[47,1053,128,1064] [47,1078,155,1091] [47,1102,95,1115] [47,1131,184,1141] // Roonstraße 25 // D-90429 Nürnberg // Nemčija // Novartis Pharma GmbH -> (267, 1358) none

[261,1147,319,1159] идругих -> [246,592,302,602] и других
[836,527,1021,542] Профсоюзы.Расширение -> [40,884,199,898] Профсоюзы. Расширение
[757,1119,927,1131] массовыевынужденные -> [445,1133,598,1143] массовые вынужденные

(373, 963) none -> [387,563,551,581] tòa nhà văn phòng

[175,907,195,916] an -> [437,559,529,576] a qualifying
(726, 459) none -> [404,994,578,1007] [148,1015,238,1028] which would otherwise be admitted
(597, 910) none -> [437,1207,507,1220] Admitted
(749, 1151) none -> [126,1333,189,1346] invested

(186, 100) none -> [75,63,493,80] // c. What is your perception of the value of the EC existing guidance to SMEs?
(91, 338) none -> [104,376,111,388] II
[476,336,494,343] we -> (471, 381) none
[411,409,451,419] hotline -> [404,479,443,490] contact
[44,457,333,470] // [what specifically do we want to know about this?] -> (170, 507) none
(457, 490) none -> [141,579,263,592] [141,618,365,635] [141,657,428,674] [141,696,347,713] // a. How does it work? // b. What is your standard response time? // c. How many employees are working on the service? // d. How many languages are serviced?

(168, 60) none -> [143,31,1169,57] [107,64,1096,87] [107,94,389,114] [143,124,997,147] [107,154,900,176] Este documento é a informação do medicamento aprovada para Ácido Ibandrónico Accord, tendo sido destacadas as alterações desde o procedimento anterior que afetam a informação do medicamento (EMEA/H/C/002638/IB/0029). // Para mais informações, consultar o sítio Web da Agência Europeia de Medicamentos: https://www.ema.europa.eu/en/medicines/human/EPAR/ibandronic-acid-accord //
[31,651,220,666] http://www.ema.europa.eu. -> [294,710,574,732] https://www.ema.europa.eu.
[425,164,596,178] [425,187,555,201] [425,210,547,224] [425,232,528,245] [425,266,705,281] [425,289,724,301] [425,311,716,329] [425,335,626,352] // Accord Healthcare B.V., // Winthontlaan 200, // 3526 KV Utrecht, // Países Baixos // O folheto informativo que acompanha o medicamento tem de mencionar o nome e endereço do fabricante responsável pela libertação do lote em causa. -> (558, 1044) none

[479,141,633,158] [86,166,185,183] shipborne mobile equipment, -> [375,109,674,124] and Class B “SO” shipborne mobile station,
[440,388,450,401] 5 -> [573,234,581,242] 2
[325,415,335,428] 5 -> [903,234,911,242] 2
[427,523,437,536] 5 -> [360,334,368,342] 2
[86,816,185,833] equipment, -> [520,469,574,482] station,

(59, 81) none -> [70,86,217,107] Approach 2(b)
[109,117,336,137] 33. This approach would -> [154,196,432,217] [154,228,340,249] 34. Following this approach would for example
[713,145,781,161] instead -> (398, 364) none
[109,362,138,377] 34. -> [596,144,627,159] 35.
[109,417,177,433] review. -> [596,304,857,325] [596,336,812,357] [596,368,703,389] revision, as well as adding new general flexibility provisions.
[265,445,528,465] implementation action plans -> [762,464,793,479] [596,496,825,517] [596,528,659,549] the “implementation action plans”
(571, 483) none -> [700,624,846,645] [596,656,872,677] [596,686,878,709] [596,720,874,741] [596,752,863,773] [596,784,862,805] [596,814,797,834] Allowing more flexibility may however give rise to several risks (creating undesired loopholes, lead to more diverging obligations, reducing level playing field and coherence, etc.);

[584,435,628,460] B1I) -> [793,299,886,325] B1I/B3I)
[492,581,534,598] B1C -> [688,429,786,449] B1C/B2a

§ **Task**
Repeat the material in full. Change nothing.

§ **Response to the exercise**
[47,1053,128,1064] [47,1078,155,1091] [47,1102,95,1115] [47,1131,184,1141] // Roonstraße 25 // D-90429 Nürnberg // Nemčija // Novartis Pharma GmbH -> (267, 1358) none

[261,1147,319,1159] идругих -> [246,592,302,602] и других
[836,527,1021,542] Профсоюзы.Расширение -> [40,884,199,898] Профсоюзы. Расширение
[757,1119,927,1131] массовыевынужденные -> [445,1133,598,1143] массовые вынужденные

(373, 963) none -> [387,563,551,581] tòa nhà văn phòng

[175,907,195,916] an -> [437,559,529,576] a qualifying
(726, 459) none -> [404,994,578,1007] [148,1015,238,1028] which would otherwise be admitted
(597, 910) none -> [437,1207,507,1220] Admitted
(749, 1151) none -> [126,1333,189,1346] invested

(186, 100) none -> [75,63,493,80] // c. What is your perception of the value of the EC existing guidance to SMEs?
(91, 338) none -> [104,376,111,388] II
[476,336,494,343] we -> (471, 381) none
[411,409,451,419] hotline -> [404,479,443,490] contact
[44,457,333,470] // [what specifically do we want to know about this?] -> (170, 507) none
(457, 490) none -> [141,579,263,592] [141,618,365,635] [141,657,428,674] [141,696,347,713] // a. How does it work? // b. What is your standard response time? // c. How many employees are working on the service? // d. How many languages are serviced?

(168, 60) none -> [143,31,1169,57] [107,64,1096,87] [107,94,389,114] [143,124,997,147] [107,154,900,176] Este documento é a informação do medicamento aprovada para Ácido Ibandrónico Accord, tendo sido destacadas as alterações desde o procedimento anterior que afetam a informação do medicamento (EMEA/H/C/002638/IB/0029). // Para mais informações, consultar o sítio Web da Agência Europeia de Medicamentos: https://www.ema.europa.eu/en/medicines/human/EPAR/ibandronic-acid-accord //
[31,651,220,666] http://www.ema.europa.eu. -> [294,710,574,732] https://www.ema.europa.eu.
[425,164,596,178] [425,187,555,201] [425,210,547,224] [425,232,528,245] [425,266,705,281] [425,289,724,301] [425,311,716,329] [425,335,626,352] // Accord Healthcare B.V., // Winthontlaan 200, // 3526 KV Utrecht, // Países Baixos // O folheto informativo que acompanha o medicamento tem de mencionar o nome e endereço do fabricante responsável pela libertação do lote em causa. -> (558, 1044) none

[479,141,633,158] [86,166,185,183] shipborne mobile equipment, -> [375,109,674,124] and Class B “SO” shipborne mobile station,
[440,388,450,401] 5 -> [573,234,581,242] 2
[325,415,335,428] 5 -> [903,234,911,242] 2
[427,523,437,536] 5 -> [360,334,368,342] 2
[86,816,185,833] equipment, -> [520,469,574,482] station,

(59, 81) none -> [70,86,217,107] Approach 2(b)
[109,117,336,137] 33. This approach would -> [154,196,432,217] [154,228,340,249] 34. Following this approach would for example
[713,145,781,161] instead -> (398, 364) none
[109,362,138,377] 34. -> [596,144,627,159] 35.
[109,417,177,433] review. -> [596,304,857,325] [596,336,812,357] [596,368,703,389] revision, as well as adding new general flexibility provisions.
[265,445,528,465] implementation action plans -> [762,464,793,479] [596,496,825,517] [596,528,659,549] the “implementation action plans”
(571, 483) none -> [700,624,846,645] [596,656,872,677] [596,686,878,709] [596,720,874,741] [596,752,863,773] [596,784,862,805] [596,814,797,834] Allowing more flexibility may however give rise to several risks (creating undesired loopholes, lead to more diverging obligations, reducing level playing field and coherence, etc.);

[584,435,628,460] B1I) -> [793,299,886,325] B1I/B3I)
[492,581,534,598] B1C -> [688,429,786,449] B1C/B2a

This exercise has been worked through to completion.